__Recorded information__.
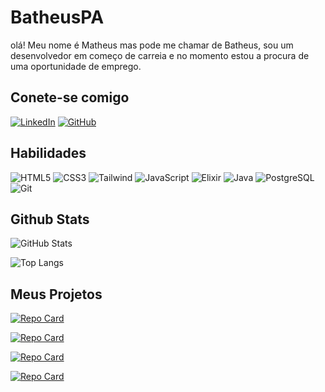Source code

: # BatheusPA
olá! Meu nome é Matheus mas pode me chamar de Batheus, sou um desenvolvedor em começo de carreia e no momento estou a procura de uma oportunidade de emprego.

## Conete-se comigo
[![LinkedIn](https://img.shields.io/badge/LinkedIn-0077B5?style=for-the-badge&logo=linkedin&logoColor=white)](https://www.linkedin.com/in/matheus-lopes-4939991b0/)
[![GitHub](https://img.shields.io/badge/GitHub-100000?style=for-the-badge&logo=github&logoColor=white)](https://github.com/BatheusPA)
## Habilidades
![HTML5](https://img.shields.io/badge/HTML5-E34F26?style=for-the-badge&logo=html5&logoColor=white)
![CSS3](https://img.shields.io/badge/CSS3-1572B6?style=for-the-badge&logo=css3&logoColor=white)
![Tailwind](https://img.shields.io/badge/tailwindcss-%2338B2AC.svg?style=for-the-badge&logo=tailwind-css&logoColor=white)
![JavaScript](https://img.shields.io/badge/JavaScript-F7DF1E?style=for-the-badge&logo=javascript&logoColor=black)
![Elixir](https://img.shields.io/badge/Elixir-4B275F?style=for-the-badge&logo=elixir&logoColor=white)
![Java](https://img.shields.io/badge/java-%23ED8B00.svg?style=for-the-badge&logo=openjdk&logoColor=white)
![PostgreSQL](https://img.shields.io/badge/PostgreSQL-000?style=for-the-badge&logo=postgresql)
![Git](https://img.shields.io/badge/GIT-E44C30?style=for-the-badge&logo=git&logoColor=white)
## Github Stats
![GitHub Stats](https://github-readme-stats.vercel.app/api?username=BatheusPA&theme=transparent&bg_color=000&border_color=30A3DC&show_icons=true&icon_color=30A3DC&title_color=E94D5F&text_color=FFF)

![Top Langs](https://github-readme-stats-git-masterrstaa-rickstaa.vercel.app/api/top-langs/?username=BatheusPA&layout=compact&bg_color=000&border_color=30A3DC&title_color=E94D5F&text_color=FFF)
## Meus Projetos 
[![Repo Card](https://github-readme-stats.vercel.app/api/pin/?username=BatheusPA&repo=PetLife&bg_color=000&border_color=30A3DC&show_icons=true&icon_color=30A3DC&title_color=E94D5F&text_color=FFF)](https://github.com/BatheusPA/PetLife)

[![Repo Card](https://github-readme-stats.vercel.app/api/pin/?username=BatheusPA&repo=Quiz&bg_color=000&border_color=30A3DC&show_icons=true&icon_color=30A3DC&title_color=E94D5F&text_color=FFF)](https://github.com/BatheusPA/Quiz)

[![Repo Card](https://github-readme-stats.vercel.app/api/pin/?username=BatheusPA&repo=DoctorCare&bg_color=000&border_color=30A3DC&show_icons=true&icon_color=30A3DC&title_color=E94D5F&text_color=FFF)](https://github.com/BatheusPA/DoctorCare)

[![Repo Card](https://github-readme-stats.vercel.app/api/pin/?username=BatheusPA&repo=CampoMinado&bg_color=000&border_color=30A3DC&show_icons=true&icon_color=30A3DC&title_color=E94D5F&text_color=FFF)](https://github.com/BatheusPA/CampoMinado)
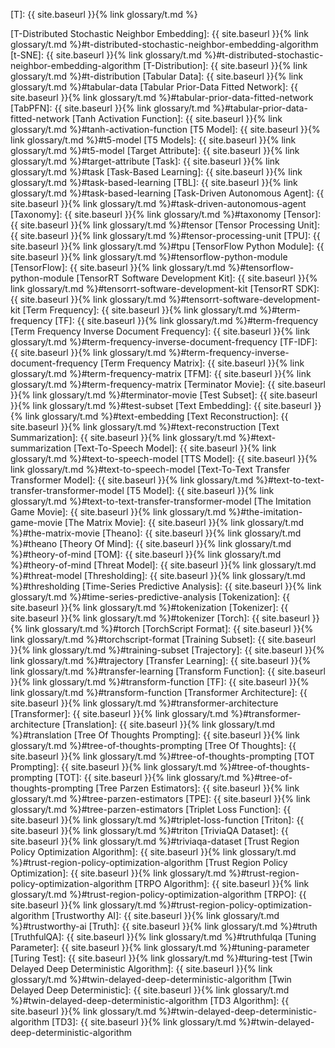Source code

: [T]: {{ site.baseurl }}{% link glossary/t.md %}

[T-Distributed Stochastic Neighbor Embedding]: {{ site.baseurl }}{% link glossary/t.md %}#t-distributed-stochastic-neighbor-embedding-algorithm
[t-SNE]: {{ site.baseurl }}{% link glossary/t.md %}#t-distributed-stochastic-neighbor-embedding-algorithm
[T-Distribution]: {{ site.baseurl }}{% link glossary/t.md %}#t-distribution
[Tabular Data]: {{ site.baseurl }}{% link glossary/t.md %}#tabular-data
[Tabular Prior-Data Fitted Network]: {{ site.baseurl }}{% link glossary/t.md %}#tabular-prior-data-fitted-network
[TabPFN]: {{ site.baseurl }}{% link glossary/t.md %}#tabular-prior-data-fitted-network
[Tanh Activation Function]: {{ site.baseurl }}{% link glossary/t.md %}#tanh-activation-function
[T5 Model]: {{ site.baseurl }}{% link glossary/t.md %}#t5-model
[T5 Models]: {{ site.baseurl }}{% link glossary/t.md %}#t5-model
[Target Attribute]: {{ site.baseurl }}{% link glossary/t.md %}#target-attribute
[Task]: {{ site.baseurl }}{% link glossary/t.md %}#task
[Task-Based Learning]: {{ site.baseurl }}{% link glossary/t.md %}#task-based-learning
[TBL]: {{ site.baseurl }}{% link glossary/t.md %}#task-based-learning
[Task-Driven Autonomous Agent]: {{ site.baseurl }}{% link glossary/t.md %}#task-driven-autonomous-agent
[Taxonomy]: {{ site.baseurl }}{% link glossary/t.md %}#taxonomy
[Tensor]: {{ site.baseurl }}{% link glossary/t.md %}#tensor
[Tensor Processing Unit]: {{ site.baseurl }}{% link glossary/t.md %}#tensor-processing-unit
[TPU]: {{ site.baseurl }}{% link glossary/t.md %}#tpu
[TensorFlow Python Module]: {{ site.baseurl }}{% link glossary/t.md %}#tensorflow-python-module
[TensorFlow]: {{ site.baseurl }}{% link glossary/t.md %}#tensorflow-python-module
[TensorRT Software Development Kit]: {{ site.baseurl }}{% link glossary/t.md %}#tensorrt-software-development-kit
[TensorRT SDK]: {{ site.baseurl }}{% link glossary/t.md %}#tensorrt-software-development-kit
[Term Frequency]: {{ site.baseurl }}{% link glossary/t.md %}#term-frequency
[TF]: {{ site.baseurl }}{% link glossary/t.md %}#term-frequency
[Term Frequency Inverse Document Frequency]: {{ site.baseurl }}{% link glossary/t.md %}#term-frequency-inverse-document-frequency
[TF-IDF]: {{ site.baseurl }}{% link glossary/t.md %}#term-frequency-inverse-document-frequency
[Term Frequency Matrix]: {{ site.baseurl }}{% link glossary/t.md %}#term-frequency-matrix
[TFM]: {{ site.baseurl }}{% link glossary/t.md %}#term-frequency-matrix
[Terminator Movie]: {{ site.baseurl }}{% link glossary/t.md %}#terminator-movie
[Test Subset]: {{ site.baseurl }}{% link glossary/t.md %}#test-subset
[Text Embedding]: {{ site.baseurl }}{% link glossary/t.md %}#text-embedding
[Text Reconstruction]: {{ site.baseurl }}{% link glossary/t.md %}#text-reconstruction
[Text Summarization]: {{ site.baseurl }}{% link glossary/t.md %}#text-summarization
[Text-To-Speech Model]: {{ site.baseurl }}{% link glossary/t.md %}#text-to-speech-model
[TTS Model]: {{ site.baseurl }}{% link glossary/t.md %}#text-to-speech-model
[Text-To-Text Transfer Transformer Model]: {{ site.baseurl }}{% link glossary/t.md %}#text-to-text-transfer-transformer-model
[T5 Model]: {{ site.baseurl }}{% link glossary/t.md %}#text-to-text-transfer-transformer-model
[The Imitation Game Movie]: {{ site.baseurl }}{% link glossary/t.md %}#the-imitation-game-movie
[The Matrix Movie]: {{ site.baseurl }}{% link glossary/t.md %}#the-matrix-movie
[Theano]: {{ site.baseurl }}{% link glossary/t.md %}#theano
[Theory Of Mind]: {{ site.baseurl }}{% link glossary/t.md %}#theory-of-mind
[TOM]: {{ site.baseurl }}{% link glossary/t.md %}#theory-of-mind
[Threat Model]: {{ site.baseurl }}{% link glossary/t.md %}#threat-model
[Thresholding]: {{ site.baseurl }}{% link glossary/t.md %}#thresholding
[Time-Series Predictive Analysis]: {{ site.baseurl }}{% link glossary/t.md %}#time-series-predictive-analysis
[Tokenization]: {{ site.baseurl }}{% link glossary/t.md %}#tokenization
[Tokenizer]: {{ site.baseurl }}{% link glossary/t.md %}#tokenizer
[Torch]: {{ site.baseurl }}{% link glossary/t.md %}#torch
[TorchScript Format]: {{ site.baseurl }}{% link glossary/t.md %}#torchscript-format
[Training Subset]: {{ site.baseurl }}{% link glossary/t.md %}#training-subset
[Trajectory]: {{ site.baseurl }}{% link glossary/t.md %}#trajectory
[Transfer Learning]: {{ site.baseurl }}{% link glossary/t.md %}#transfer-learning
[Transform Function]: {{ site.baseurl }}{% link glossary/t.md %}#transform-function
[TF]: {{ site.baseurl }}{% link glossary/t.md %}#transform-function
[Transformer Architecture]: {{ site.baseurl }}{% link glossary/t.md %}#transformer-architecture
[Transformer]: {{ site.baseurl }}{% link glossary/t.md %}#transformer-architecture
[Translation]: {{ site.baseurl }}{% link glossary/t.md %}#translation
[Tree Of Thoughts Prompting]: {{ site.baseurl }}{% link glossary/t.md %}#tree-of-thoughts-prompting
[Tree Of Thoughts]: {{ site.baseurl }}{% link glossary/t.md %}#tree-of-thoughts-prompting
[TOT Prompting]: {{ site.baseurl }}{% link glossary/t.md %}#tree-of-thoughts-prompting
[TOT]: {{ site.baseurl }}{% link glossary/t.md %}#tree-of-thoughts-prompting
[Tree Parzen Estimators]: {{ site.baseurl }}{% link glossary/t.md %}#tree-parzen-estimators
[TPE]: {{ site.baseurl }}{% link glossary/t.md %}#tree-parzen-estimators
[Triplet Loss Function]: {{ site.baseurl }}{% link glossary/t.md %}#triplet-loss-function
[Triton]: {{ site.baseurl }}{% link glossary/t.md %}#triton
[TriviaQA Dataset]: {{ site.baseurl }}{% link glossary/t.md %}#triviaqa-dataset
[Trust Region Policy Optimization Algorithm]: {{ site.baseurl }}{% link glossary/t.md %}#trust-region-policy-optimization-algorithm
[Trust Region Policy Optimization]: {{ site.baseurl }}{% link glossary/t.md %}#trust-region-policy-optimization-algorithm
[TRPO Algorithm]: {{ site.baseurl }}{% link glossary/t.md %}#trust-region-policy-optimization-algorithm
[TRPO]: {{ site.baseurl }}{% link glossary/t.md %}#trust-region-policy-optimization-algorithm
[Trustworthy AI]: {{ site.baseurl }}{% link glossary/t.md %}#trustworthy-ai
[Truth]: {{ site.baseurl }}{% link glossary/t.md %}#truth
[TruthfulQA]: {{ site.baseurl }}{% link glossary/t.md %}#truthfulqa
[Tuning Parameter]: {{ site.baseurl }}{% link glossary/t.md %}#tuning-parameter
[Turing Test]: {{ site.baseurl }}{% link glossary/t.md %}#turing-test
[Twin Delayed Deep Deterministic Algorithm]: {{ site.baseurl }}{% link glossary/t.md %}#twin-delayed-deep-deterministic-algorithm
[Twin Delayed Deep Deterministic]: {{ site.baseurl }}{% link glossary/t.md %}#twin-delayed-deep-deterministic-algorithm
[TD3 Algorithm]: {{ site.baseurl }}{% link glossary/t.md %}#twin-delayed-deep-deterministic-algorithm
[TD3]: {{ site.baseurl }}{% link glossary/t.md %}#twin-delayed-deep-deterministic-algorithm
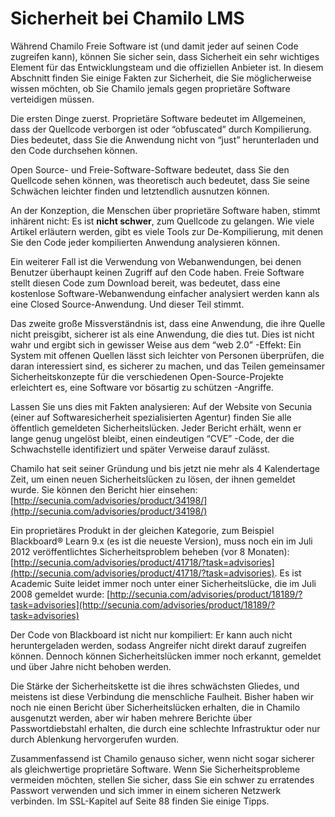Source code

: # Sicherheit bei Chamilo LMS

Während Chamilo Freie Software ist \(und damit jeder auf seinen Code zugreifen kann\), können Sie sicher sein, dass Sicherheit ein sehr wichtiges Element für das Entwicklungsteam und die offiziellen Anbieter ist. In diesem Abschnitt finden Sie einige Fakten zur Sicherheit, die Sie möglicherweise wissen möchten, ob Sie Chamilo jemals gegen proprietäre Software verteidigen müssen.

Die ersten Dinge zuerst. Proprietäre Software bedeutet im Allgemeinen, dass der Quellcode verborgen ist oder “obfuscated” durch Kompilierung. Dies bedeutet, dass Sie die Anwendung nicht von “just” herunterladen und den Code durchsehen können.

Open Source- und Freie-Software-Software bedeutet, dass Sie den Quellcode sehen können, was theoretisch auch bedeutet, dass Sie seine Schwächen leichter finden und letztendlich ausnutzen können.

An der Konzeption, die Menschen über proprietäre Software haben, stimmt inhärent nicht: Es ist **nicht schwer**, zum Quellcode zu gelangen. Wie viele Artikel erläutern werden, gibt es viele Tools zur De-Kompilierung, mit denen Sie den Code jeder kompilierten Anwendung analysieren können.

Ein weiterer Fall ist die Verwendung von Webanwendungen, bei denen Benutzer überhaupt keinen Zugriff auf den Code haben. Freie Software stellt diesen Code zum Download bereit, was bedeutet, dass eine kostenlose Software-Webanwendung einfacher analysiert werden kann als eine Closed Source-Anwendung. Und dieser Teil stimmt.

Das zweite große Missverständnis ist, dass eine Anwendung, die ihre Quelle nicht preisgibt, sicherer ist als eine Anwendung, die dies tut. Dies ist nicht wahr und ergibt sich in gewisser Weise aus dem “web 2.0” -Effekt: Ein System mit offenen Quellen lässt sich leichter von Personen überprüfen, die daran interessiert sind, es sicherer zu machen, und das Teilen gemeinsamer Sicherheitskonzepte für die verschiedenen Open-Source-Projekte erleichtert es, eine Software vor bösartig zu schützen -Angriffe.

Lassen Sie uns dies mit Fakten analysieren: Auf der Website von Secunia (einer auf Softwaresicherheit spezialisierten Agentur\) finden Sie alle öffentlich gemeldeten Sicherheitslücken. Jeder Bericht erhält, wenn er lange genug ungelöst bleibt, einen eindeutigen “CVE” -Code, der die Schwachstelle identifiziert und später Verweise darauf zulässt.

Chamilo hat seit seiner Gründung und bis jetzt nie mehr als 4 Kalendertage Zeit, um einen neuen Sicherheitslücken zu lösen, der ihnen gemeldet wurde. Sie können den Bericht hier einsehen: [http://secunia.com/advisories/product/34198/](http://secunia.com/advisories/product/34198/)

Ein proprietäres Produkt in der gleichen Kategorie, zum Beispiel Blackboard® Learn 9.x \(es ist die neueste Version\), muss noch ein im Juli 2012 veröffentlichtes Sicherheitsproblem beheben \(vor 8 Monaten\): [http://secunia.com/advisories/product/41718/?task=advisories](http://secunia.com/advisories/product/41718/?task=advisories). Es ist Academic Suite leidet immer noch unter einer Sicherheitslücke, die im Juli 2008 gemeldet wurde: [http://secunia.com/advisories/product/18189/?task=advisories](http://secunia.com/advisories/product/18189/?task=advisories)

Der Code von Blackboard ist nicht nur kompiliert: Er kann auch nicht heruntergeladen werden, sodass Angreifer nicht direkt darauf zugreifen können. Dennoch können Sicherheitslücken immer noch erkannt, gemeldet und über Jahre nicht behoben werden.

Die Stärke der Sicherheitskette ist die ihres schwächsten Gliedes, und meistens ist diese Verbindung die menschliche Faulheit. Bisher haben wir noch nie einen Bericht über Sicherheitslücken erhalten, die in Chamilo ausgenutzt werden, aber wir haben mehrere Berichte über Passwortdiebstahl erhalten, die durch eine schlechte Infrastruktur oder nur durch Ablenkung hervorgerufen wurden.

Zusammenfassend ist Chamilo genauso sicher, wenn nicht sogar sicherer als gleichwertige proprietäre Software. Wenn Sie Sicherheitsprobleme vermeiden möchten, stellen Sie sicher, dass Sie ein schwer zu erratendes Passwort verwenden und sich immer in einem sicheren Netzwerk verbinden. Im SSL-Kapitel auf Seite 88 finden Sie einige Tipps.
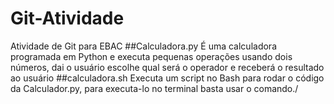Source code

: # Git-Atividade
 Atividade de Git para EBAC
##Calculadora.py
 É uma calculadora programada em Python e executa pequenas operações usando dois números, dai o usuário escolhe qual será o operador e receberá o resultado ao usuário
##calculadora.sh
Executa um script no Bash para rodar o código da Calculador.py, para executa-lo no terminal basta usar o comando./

__Exercise prompt__. Count the lines in the entries above that contain the word "kann". Reply with the number alone.

__Answer for this exercise__. 3